Many of us would like to know how to tell if someone is lying.
While some people take a hardline stance again fibbing, others don’t mind telling the occasional “white lie” and some have no problem at all with manipulating the truth for their own benefit.
And while there are many occasions in our personal and work life where we may think someone is telling porkies, the reality is it’s often hard to decipher.
Whether it’s catching a friend out on a white lie, a salesperson who’s trying to dupe us or, in more extreme cases, a cheating partner, we can all think of situations where it would benefit us to figure out the real deal.
So how do we go about catching liars out for their behaviour? Here are some signs someone might be lying to you.
They avoid eye contact – or the total opposite
Typically, we associate lying with trying not to meet someone’s gaze, and this still holds true for some, explains body language expert Judi James.
“Eyes are windows to the soul. The human eye has hundreds of small muscles around it making the most microscopic movements send out the most powerful signals,” she tells Yahoo UK.
“This is why people will often try to hide them at the moment of lie, looking down or away in what is called a cut-off gesture.”
However, sometimes the opposite is true – and liars will overcompensate with lots of eye contact to give the impression of truthfulness.
“A ‘Performance’ liar might try to act honest by using over-congruent eye contact, staring at you with what they think looks like an innocent expression,” James explains.
They frequently tell white lies to others
Lying has a snowball effect, according to one study, meaning that if you notice someone telling a lot of inconsequential lies, they’re likely to tell bigger ones too.
"When we lie for personal gain, our amygdala produces a negative feeling that limits the extent to which we are prepared to lie," explains study author Dr Tali Sharot, of UCL.
"However, this response fades as we continue to lie, and the more it falls the bigger our lies become. This may lead to a 'slippery slope' where small acts of dishonesty escalate into more significant lies."
They touch their nose
If someone is touching their nose a lot, it might point to a lie.
“According to some research, the Pinocchio effect is based on truth,” explains James. “Blood vessels can swell when we lie making the nose bigger (although not to the naked eye thank goodness!) and this in turn can make it itchy and touch our nose.

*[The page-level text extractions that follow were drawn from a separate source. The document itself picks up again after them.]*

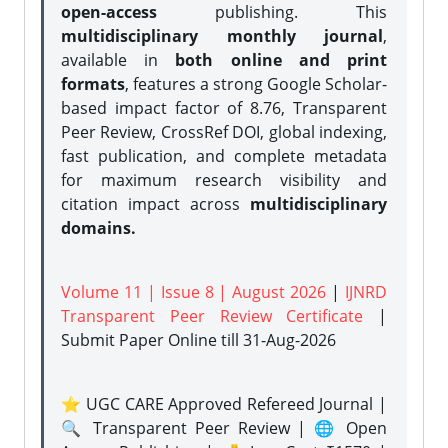
open-access
publishing. This
multidisciplinary monthly journal
,
available in
both online and print
formats
, features a strong
Google Scholar-
based impact factor of 8.76, Transparent
Peer Review, CrossRef DOI, global indexing,
fast publication, and complete metadata
for maximum research visibility and
citation impact across
multidisciplinary
domains.
Volume 11 | Issue 8 | August 2026
|
IJNRD
Transparent Peer Review Certificate
|
Submit Paper Online
till 31-Aug-2026
⭐ UGC CARE Approved Refereed Journal |
🔍 Transparent Peer Review | 🌐 Open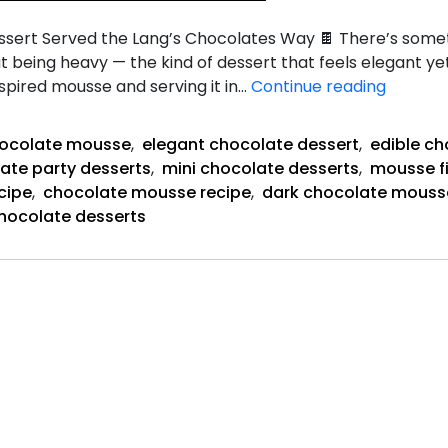
sert Served the Lang’s Chocolates Way 🍫 There’s some
hout being heavy — the kind of dessert that feels elegant y
Dark
nspired mousse and serving it in…
Continue reading
Chocol
Mousse
hocolate mousse
,
elegant chocolate dessert
,
edible ch
Cups
ate party desserts
,
mini chocolate desserts
,
mousse fi
cipe
,
chocolate mousse recipe
,
dark chocolate mouss
chocolate desserts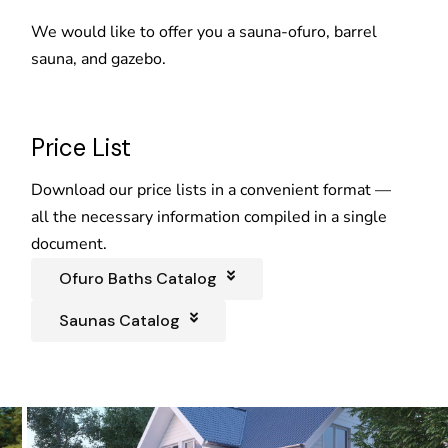
We would like to offer you a sauna-ofuro, barrel
sauna, and gazebo.
Price List
Download our price lists in a convenient format —
all the necessary information compiled in a single
document.
Ofuro Baths Catalog
Saunas Catalog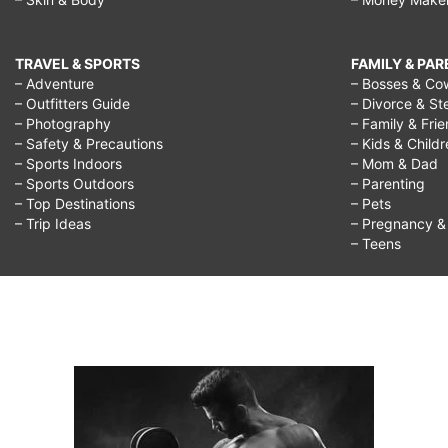
TRAVEL & SPORTS
FAMILY & PA
– Adventure
– Bosses & Co
– Outfitters Guide
– Divorce & St
– Photography
– Family & Fri
– Safety & Precautions
– Kids & Child
– Sports Indoors
– Mom & Dad
– Sports Outdoors
– Parenting
– Top Destinations
– Pets
– Trip Ideas
– Pregnancy & F
– Teens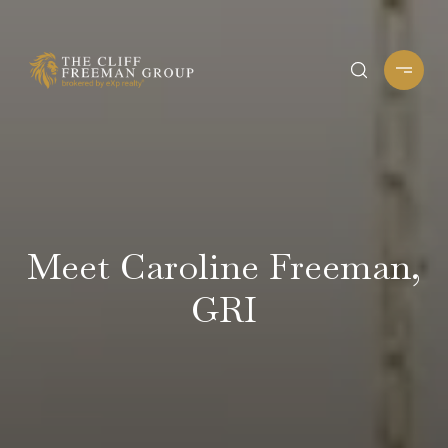
Meet Caroline Freeman,
GRI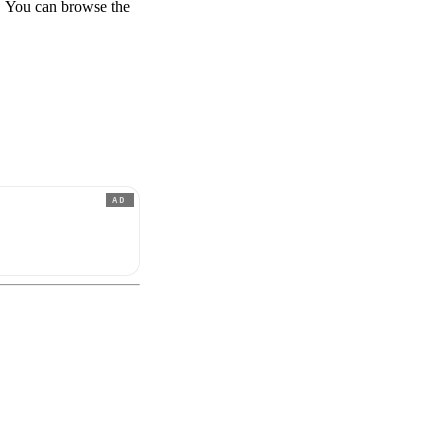
te. You can browse the
AD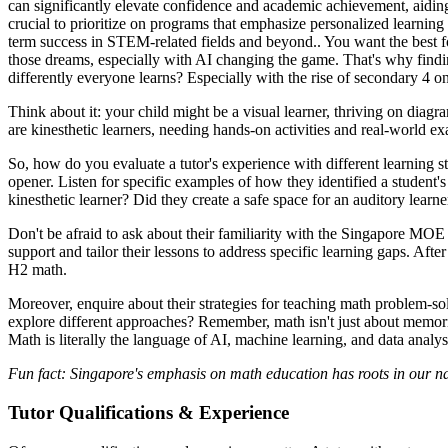
can significantly elevate confidence and academic achievement, aidin
crucial to prioritize on programs that emphasize personalized learning
term success in STEM-related fields and beyond.. You want the best for
those dreams, especially with AI changing the game. That's why finding
differently everyone learns? Especially with the rise of secondary 4 onli
Think about it: your child might be a visual learner, thriving on diag
are kinesthetic learners, needing hands-on activities and real-world ex
So, how do you evaluate a tutor's experience with different learning s
opener. Listen for specific examples of how they identified a student'
kinesthetic learner? Did they create a safe space for an auditory learne
Don't be afraid to ask about their familiarity with the Singapore MOE 
support and tailor their lessons to address specific learning gaps. Af
H2 math.
Moreover, enquire about their strategies for teaching math problem-s
explore different approaches? Remember, math isn't just about memorizi
Math is literally the language of AI, machine learning, and data analysi
Fun fact: Singapore's emphasis on math education has roots in our n
Tutor Qualifications & Experience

She adds: “Nose-touch can also be a cut-off gesture too, aimed at hiding the mouth when we lie.”
They say it online
Multiple studies have found lying over the internet or telling fibs over email is easier than doing it in person – a phenomenon anyone’s who’s ever emailed work to pull a sickie will be familiar with.
Ironically, if someone repeats words and phrases associated with truthfulness, like “Honestly” and “I’m telling the absolute truth”, before you’ve even questioned the integrity of their account, this can be a sign they are lying, says James.
They might also develop “verbal diarrhoea”, going into graphic detail about their alibi, she adds.
They change the way they speak
The stress of lying can do strange things to people. For some, this will manifest itself in a raised pitch while they speak or shallow breathing, explains James.
They stand differently
Lying can manifest itself in certain changes of posture, explains James.
This could include hunching of the shoulders; overly-gesticulating (i.e. waving the arms a lot); fidgeting; playing with jewellery or hair.
Liars might also assume what’s known as “poker face position” while attempting to look normal, which can involve little movement, putting hands in pockets and sitting on hands.
A word of warning, however. Sometimes, when people know they are suspected of lying, they might start to give “guilty” signals even if they are innocent.
This is a phenomenon called the “Othello Error”, explains James, “based on Shakespeare’s play, where Othello mistakes his loving wife’s anxiety and shock signals when he accuses her of cheating for symptoms of guilt.”
What’s more, while body language can be a useful tool to help us decide whether someone is being truthful, it needs to be taken with a pinch of salt.
“Body language and verbal traits should only be taken in context and as part of other symptoms or ‘tells’,” James suggests.